Precisamos avaliar discursos e políticas governamentais com base no que realmente precisa ser feito diante da crise climática.
“Agora, vamos lutar pelo desmatamento zero da Amazônia.”. Essa frase estava no primeiro pronunciamento de Luiz Inácio Lula da Silva, após a confirmação de sua eleição para presidente. Tais palavras confortam os anseios de muitos, como eu, que trabalham pela conservação na Amazônia. Reforçam a expectativa de que o Brasil voltará a dar exemplo ao mundo sobre como agir para evitar o agravamento da crise climática. Além disso, essa frase automaticamente subiu a barra para avaliarmos planos e ações climáticas governamentais. Que fiquem no passado os tempos de se contentar com discursos de pouca ambição climática!
A crise climática não está apenas batendo à nossa porta. Ela está batendo na nossa cara! Em 2022, já tivemos pelo menos quatro grandes exemplos de eventos climáticos extremos no país: enchentes e tragédia na Bahia, em Petrópolis, em Recife e, mais recentemente, uma seca histórica no Amazonas. Houve mortes e prejuízos para milhares de famílias brasileiras. E tais situações não foram suficientes para que governos no país criassem programas de adaptação a tais eventos extremos.
As palavras iniciais do presidente eleito Lula sinalizaram que lidar com a crise climática está na agenda de seu próximo mandato. Mas não bastará aguardar que o governo federal reconstrua políticas ambientais que foram desfeitas pelo governo Bolsonaro. Também precisamos cobrar dos estados que alinhem suas políticas e incentivos para reduzir de forma mais expressiva e rápida as emissões de gases do efeito estufa no Brasil. Afinal, a gestão ambiental é compartilhada entre os diferentes níveis de governo.
Apesar das alianças de governos estaduais que surgiram nos últimos anos com o propósito de frear os desmandos das políticas anti-ambientais federais, não houve resultados expressivos. Na Amazônia, o desmatamento continuou subindo.
As alianças estaduais na agenda ambiental sem apoio do governo federal foram limitadas por pelo menos dois aspectos.
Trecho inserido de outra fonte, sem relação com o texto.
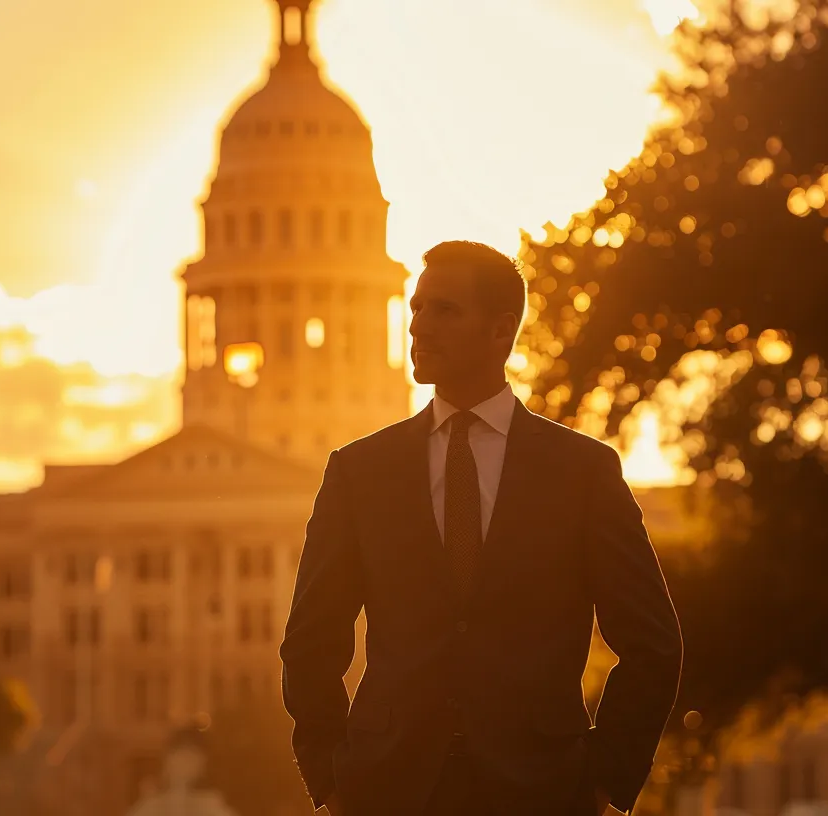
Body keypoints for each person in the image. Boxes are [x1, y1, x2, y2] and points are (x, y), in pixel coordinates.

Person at [279, 241, 683, 815]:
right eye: (416, 309)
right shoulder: (359, 472)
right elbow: (309, 644)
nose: (418, 326)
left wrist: (604, 782)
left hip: (543, 792)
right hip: (388, 792)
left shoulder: (582, 472)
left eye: (444, 310)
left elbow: (652, 645)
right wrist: (331, 782)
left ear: (501, 331)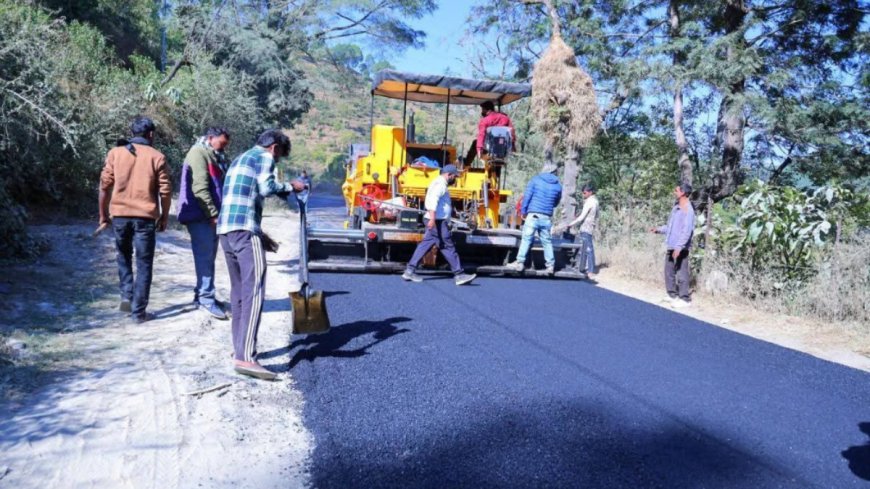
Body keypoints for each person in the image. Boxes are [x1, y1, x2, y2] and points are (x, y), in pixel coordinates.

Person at [217, 129, 306, 380]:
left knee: (239, 294)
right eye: (279, 157)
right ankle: (246, 358)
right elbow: (266, 188)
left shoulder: (239, 159)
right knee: (254, 291)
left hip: (226, 231)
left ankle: (239, 349)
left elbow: (242, 197)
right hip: (244, 231)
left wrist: (259, 232)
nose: (276, 162)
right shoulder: (264, 157)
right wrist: (292, 186)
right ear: (275, 148)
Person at [99, 116, 172, 323]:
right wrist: (164, 217)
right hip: (145, 219)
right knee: (144, 263)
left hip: (120, 216)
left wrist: (103, 215)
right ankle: (138, 313)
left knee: (123, 256)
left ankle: (126, 297)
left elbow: (104, 186)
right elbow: (165, 192)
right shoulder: (157, 156)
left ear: (132, 133)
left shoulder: (115, 153)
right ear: (151, 135)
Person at [177, 127, 232, 320]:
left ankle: (203, 294)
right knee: (204, 257)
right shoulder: (198, 153)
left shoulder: (212, 154)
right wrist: (213, 215)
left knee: (208, 257)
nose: (224, 148)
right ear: (211, 138)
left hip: (208, 215)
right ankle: (206, 299)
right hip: (201, 215)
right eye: (222, 143)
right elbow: (200, 188)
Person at [402, 164, 477, 286]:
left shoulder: (438, 182)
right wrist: (432, 219)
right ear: (449, 175)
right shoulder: (440, 184)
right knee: (447, 245)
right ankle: (459, 274)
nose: (455, 179)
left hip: (436, 220)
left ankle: (409, 270)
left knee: (425, 244)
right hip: (437, 221)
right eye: (454, 176)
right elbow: (432, 200)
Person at [507, 163, 563, 275]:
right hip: (546, 217)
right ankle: (550, 266)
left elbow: (527, 196)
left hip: (533, 215)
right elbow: (556, 202)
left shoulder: (535, 180)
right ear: (554, 172)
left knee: (526, 239)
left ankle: (520, 263)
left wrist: (523, 211)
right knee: (547, 242)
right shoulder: (558, 185)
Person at [650, 182, 696, 308]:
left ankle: (684, 299)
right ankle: (672, 294)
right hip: (671, 245)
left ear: (683, 193)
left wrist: (679, 247)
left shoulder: (688, 209)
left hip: (680, 248)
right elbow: (670, 227)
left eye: (676, 190)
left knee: (681, 272)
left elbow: (687, 231)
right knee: (669, 270)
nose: (674, 192)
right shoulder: (676, 207)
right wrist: (658, 229)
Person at [555, 183, 600, 276]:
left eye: (585, 193)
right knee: (587, 248)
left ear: (590, 192)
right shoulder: (595, 201)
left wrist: (570, 224)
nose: (583, 195)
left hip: (586, 227)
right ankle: (586, 268)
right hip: (590, 226)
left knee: (587, 249)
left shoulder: (590, 202)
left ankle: (591, 271)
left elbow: (581, 217)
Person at [464, 101, 517, 165]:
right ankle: (496, 173)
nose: (482, 112)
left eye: (482, 109)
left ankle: (466, 163)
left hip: (489, 148)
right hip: (503, 148)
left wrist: (479, 149)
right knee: (498, 150)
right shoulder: (505, 118)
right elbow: (511, 132)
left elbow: (481, 135)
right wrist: (513, 145)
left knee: (475, 142)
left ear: (486, 109)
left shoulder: (485, 121)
Primeiro, a base política de muitos destes governos está próxima dos atores ligados a desmatamento, garimpo e outros crimes ambientais. Segundo, há fatores estruturais da governança ambiental no Brasil que limitam a capacidade prática dos estados no tema. Por exemplo, a competência na gestão ambiental é compartilhada entre União, estados e municípios, mas não há repasse de recursos para garantir essas funções de forma descentralizada.
Porém, a ausência de transferência de orçamento não justifica decisões políticas desses governos estaduais desalinhadas da conservação ambiental. Por exemplo, a sanção do governador de Rondônia à lei que reduziu quase 220 mil hectares de áreas protegidas estaduais, e que felizmente foi suspensa em novembro de 2021 pelo judiciário. Em outro caso recente, o governador de Roraima sancionou lei estadual que contraria a constituição federal ao proibir a destruição de maquinário usado em crimes ambientais. No Pará, um decreto estadual de 2020 poderá alocar um subsídio estadual de R$ 6,7 bilhões na eventual venda de terra pública, o que reforça um incentivo perverso à ocupação ilegal e especulação de terras públicas.
Considerando a gravidade da crise climática e a mudança no governo federal, precisamos subir coletivamente a barra de avaliação das políticas climáticas no Brasil. Os próximos quatro anos serão chaves para que o Brasil estabeleça políticas e ações com a ambição climática necessária segundo a ciência. E o desmatamento zero até 2030 precisa ser um grande objetivo coletivo a ser perseguido em todas as esferas de governo.
Para expandir o apoio a esse objetivo, talvez seja necessário encontrarmos “Janones climáticos” que possam levar a mensagem da urgência climática de forma mais atrativa a cada vez mais pessoas. Temos muitas lições sobre comunicação a aprender com o deputado federal André Janones, que combateu fake news e engajou milhões de pessoas nas redes sociais na campanha de Lula.
Afinal, o grau de consciência e exigência que tivermos agora em relação às políticas climáticas vai determinar o futuro que nossas crianças terão. Ou seja, se elas sofrerão com os cenários de maior aquecimento do planeta ou se conseguirão lidar de uma forma menos traumática com os efeitos climáticos já inevitáveis.